----- BRANO DI LETTURA -----

Ed invero, sotto tale ultimo aspetto, la copertura finanziaria di un provvedimento di spesa, legislativo o amministrativo, risulta un canone fondamentale recepito dall’ordinamento interno a livello costituzionale (artt. 81 e 97, Cost.), in coerenza anche con l’art. 188-C, commi due e tre, del Trattato istitutivo della Comunità europea, nel testo risultante dalle modificazioni apportate dall’art. 2, punto 43, paragrafi 2) e 3), trattato di Amsterdam del 2 ottobre 1997 (ratificato in Italia con legge 16 giugno 1998 n. 209), disposizioni da cui si desume il principio fondamentale della corretta finanza pubblica.
V) Per le ragioni che precedono l’appello va respinto, con conferma dell’impugnata sentenza.

-----

> CONSEGNA A
Riassumi in forma più breve il paragrafo del brano che comincia con "Ed invero, sotto tale ultimo aspetto", senza perdere i fatti principali.
> CONSEGNA B
Riporta tutte le righe dei record in cui compare la stringa "ypbooks".

----- DATI FORNITI -----

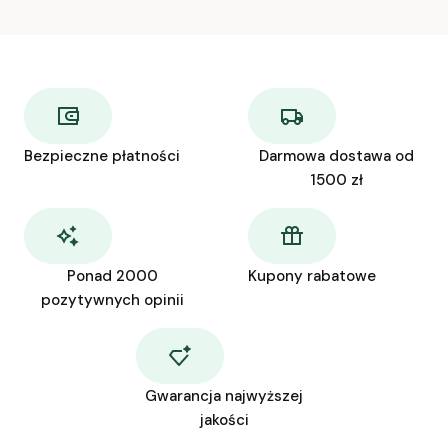
Bezpieczne płatności
Darmowa dostawa od
1500 zł
Ponad 2000
Kupony rabatowe
pozytywnych opinii
Gwarancja najwyższej
jakości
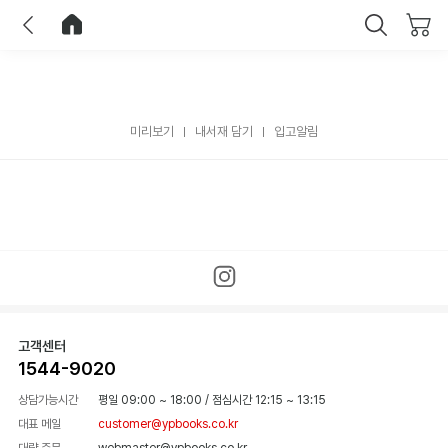
이전
홈으로 이동
닫기
미리보기
내서재 담기
입고알림
고객센터
1544-9020
상담가능시간
평일 09:00 ~ 18:00
/
점심시간 12:15 ~ 13:15
대표 메일
customer@ypbooks.co.kr
대량 주문
webmaster@ypbooks.co.kr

-----

> RISPOSTA A
La copertura finanziaria di un provvedimento di spesa, legislativo o amministrativo, è un canone fondamentale recepito dalla Costituzione (artt. 81 e 97). È coerente anche con l'art. 188-C, commi due e tre, del Trattato istitutivo della Comunità europea, nel testo modificato dal trattato di Amsterdam del 2 ottobre 1997, ratificato in Italia con legge 16 giugno 1998 n. 209. Da queste norme si ricava il principio fondamentale della corretta finanza pubblica.

> RISPOSTA B
customer@ypbooks.co.kr
webmaster@ypbooks.co.kr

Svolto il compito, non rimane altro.